**Dataset**
┄┄┄┄┄┄┄┄┄┄┄┄┄┄┄┄┄┄┄┄
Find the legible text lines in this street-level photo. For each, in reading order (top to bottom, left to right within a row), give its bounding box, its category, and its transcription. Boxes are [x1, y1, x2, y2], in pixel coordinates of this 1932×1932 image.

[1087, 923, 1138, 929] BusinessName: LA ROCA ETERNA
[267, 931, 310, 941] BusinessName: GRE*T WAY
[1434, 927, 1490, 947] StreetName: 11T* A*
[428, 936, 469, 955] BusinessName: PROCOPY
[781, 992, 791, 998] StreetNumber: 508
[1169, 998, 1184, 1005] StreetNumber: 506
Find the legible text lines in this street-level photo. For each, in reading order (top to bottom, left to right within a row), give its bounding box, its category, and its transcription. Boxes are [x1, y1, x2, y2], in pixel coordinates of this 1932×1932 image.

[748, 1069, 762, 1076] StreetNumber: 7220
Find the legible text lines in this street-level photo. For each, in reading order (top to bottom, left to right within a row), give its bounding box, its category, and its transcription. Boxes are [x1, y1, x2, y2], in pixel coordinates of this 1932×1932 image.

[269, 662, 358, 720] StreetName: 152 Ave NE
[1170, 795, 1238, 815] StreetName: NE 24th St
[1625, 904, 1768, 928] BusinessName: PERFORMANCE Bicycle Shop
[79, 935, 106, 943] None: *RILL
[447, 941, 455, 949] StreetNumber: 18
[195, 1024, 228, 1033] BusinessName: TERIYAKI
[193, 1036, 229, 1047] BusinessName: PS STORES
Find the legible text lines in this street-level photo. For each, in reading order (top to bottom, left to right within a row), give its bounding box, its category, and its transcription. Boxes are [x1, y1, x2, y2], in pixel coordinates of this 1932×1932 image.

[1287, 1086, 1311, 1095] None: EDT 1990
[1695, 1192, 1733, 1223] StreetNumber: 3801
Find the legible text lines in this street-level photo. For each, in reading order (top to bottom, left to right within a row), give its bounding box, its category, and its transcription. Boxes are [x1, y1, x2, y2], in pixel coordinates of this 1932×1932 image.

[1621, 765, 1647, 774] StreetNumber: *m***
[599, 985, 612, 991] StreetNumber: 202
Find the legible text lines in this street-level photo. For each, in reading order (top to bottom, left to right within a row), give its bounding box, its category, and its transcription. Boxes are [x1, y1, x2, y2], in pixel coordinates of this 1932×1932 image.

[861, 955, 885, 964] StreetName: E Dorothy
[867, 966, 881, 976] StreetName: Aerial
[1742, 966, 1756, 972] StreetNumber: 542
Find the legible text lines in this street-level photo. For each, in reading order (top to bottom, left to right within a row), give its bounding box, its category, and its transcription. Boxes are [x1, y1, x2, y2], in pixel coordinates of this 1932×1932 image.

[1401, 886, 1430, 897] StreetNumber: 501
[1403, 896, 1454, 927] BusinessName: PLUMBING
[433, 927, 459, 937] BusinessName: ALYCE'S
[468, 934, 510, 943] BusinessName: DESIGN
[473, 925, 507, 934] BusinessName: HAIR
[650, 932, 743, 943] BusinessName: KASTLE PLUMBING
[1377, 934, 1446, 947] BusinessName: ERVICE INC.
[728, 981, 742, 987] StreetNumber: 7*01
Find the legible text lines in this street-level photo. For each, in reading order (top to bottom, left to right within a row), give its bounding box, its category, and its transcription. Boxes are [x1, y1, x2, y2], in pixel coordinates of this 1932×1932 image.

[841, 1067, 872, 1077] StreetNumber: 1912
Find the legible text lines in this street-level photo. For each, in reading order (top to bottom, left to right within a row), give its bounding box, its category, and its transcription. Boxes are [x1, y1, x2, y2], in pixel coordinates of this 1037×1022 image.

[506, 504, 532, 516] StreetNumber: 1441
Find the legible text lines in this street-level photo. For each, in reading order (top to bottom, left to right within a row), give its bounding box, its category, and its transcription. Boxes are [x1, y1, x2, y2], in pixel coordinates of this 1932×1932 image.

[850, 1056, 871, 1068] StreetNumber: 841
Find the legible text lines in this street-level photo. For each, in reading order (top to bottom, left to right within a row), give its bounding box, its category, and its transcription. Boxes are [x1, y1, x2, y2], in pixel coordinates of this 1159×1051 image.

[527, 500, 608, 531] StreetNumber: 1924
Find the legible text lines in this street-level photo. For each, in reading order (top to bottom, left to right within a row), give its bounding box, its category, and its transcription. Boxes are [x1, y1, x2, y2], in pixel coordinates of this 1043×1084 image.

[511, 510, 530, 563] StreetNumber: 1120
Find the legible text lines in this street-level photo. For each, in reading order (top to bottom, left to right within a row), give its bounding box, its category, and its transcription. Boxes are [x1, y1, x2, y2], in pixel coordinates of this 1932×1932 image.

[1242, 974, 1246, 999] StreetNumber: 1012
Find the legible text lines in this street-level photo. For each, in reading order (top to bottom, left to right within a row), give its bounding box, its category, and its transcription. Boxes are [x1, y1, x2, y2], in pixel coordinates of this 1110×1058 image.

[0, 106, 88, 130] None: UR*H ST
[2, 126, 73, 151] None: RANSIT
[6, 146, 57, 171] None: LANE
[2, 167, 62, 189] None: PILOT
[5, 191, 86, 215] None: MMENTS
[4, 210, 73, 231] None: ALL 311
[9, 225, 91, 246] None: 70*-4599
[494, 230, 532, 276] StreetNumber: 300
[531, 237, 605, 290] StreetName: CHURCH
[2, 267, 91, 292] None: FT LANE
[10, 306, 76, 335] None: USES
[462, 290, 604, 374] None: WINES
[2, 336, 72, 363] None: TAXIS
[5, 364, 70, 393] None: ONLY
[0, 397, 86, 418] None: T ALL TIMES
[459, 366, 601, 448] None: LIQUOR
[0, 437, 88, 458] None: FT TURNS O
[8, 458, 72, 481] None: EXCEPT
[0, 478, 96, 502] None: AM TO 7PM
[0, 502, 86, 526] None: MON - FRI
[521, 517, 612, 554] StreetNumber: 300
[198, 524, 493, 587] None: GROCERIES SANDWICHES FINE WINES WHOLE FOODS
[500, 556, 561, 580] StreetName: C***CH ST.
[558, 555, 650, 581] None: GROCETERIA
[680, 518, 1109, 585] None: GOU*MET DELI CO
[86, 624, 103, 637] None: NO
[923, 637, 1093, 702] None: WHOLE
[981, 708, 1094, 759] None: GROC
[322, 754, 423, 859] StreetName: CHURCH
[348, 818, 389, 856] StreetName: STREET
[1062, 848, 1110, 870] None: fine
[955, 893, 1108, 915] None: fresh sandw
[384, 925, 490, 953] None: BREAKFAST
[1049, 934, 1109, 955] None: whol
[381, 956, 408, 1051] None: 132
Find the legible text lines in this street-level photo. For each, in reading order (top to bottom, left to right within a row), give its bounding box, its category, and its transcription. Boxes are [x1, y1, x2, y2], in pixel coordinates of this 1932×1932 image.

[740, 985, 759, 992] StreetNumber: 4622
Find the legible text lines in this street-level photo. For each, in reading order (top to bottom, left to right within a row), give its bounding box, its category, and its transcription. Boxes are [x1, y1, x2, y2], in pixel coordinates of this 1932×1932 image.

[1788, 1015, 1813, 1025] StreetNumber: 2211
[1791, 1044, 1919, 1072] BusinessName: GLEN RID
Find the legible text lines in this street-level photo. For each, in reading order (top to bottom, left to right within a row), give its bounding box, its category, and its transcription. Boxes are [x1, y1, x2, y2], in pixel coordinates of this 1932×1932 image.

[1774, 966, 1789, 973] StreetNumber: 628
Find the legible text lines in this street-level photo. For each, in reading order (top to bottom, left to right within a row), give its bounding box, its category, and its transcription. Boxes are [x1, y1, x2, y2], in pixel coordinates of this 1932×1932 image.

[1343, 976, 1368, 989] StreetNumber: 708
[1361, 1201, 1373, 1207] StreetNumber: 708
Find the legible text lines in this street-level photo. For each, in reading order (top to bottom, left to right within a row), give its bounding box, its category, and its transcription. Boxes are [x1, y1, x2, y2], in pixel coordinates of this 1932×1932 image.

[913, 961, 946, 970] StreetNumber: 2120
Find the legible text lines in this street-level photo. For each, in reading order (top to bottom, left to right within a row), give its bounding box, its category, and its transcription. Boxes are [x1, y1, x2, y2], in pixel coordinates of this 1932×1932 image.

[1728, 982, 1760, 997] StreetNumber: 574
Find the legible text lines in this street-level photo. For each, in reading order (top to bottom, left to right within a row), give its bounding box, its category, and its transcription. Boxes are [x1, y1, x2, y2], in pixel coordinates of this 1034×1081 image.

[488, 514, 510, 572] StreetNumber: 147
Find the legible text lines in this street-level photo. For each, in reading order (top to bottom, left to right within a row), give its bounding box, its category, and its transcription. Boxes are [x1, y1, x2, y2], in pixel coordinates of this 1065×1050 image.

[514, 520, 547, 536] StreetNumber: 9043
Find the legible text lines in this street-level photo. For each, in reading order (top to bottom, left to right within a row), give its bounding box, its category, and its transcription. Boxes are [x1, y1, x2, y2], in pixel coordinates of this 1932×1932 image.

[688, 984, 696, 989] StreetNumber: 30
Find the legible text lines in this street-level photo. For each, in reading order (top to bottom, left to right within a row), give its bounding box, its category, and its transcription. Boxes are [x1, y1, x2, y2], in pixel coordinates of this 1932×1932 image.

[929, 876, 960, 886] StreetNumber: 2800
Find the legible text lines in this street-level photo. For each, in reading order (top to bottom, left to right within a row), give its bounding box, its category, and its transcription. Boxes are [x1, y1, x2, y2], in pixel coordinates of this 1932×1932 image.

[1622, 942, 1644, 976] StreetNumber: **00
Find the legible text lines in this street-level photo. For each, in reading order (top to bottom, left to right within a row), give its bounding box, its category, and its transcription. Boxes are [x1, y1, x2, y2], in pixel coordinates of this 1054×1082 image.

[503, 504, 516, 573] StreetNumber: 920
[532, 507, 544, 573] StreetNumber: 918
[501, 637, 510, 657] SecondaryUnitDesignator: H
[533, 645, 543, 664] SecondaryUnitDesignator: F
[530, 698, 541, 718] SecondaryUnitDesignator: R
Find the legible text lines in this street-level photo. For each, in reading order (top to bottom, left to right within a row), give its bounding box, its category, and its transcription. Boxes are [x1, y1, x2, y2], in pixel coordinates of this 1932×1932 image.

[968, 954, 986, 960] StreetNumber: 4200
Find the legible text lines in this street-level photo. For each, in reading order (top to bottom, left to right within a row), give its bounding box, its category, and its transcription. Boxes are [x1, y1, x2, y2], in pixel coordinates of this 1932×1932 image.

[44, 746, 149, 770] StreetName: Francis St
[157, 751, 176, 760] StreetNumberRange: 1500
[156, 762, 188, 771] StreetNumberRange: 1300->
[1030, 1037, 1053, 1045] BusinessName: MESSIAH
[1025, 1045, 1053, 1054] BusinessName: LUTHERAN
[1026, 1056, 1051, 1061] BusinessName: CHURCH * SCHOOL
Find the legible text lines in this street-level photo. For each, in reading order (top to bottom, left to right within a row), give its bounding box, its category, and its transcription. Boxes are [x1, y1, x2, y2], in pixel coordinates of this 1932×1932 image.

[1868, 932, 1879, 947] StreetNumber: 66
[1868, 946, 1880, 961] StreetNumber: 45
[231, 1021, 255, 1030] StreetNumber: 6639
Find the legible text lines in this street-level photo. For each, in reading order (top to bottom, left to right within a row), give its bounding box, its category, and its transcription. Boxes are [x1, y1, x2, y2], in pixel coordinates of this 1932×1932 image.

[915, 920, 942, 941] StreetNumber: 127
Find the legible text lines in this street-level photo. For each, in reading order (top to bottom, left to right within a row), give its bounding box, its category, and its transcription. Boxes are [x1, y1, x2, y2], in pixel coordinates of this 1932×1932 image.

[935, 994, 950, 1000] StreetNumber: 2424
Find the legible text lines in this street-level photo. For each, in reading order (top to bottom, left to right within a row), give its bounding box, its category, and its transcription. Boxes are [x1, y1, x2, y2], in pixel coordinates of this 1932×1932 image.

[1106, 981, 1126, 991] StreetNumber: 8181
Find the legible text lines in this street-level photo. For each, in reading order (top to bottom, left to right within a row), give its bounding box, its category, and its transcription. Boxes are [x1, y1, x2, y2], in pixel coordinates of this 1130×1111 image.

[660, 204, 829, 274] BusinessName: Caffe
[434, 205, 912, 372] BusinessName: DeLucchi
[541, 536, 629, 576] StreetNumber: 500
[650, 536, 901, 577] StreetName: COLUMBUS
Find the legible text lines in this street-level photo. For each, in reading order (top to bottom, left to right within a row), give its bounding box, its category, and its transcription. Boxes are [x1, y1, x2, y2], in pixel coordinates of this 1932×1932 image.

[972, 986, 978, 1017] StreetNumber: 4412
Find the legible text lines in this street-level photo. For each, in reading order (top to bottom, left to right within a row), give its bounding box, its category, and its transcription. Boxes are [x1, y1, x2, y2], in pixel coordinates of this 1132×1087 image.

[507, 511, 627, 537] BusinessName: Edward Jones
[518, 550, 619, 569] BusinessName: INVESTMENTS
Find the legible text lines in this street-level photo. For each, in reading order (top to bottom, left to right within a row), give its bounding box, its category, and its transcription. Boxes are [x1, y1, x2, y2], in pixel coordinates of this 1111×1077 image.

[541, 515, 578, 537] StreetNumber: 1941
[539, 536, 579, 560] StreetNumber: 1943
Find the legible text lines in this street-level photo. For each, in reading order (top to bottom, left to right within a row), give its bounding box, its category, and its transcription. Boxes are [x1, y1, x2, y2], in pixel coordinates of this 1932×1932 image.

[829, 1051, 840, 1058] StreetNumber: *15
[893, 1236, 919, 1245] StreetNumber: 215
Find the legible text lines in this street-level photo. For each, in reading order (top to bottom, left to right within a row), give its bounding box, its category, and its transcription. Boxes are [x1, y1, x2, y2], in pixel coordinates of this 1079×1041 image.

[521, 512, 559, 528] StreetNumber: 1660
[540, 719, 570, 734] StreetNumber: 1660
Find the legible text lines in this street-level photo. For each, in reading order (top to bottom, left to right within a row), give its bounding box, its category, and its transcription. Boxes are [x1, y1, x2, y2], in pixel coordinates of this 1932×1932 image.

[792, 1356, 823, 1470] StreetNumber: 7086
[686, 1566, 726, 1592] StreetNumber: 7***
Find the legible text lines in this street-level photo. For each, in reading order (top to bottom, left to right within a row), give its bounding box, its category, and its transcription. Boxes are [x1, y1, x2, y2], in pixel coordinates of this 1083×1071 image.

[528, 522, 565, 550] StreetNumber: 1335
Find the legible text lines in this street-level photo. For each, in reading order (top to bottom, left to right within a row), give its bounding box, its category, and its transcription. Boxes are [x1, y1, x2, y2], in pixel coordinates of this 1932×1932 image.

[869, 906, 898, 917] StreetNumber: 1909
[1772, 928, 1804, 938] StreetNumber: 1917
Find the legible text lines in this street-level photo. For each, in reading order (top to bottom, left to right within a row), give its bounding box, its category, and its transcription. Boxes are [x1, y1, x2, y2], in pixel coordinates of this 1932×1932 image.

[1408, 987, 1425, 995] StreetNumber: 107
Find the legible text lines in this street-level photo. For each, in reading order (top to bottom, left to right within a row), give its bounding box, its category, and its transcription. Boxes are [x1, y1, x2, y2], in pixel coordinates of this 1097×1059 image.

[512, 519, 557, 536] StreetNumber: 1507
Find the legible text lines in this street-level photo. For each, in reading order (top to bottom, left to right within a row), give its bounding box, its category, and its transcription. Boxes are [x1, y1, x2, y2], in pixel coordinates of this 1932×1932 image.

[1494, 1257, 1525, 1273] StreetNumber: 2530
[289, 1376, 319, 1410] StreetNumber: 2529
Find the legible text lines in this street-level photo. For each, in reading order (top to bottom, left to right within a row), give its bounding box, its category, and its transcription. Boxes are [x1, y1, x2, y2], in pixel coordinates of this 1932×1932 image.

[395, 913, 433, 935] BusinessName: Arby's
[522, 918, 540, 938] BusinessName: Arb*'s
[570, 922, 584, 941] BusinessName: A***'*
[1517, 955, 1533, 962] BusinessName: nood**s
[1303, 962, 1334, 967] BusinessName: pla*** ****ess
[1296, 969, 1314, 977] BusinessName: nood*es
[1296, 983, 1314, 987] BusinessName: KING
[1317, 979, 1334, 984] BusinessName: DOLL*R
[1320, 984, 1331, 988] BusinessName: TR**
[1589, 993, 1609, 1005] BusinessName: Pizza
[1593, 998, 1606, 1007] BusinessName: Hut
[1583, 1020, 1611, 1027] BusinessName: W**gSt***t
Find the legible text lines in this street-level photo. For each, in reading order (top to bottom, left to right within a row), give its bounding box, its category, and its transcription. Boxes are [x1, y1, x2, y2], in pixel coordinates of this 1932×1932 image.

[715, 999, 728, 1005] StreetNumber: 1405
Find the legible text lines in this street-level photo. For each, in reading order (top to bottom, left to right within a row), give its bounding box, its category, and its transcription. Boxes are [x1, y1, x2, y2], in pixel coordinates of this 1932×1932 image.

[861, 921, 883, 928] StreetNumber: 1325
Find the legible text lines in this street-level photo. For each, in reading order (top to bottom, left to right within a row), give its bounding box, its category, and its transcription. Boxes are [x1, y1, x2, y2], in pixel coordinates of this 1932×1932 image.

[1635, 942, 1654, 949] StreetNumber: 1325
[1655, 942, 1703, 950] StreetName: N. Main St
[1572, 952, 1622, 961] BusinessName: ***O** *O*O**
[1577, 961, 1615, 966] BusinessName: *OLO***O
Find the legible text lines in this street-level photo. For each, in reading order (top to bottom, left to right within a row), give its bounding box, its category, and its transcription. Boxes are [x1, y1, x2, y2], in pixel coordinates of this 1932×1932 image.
┄┄┄┄┄┄┄┄┄┄┄┄┄┄┄┄┄┄┄┄
**Problem to work on**
Can you return, unchanged, every line of the data from its first line through the line containing "[193, 1036, 229, 1047]", both ends included?

**Answer below**
Find the legible text lines in this street-level photo. For each, in reading order (top to bottom, left to right within a row), give its bounding box, its category, and its transcription. Boxes are [x1, y1, x2, y2], in pixel coordinates of this 1932×1932 image.

[1087, 923, 1138, 929] BusinessName: LA ROCA ETERNA
[267, 931, 310, 941] BusinessName: GRE*T WAY
[1434, 927, 1490, 947] StreetName: 11T* A*
[428, 936, 469, 955] BusinessName: PROCOPY
[781, 992, 791, 998] StreetNumber: 508
[1169, 998, 1184, 1005] StreetNumber: 506
Find the legible text lines in this street-level photo. For each, in reading order (top to bottom, left to right within a row), give its bounding box, its category, and its transcription. Boxes are [x1, y1, x2, y2], in pixel coordinates of this 1932×1932 image.

[748, 1069, 762, 1076] StreetNumber: 7220
Find the legible text lines in this street-level photo. For each, in reading order (top to bottom, left to right within a row), give its bounding box, its category, and its transcription. Boxes are [x1, y1, x2, y2], in pixel coordinates of this 1932×1932 image.

[269, 662, 358, 720] StreetName: 152 Ave NE
[1170, 795, 1238, 815] StreetName: NE 24th St
[1625, 904, 1768, 928] BusinessName: PERFORMANCE Bicycle Shop
[79, 935, 106, 943] None: *RILL
[447, 941, 455, 949] StreetNumber: 18
[195, 1024, 228, 1033] BusinessName: TERIYAKI
[193, 1036, 229, 1047] BusinessName: PS STORES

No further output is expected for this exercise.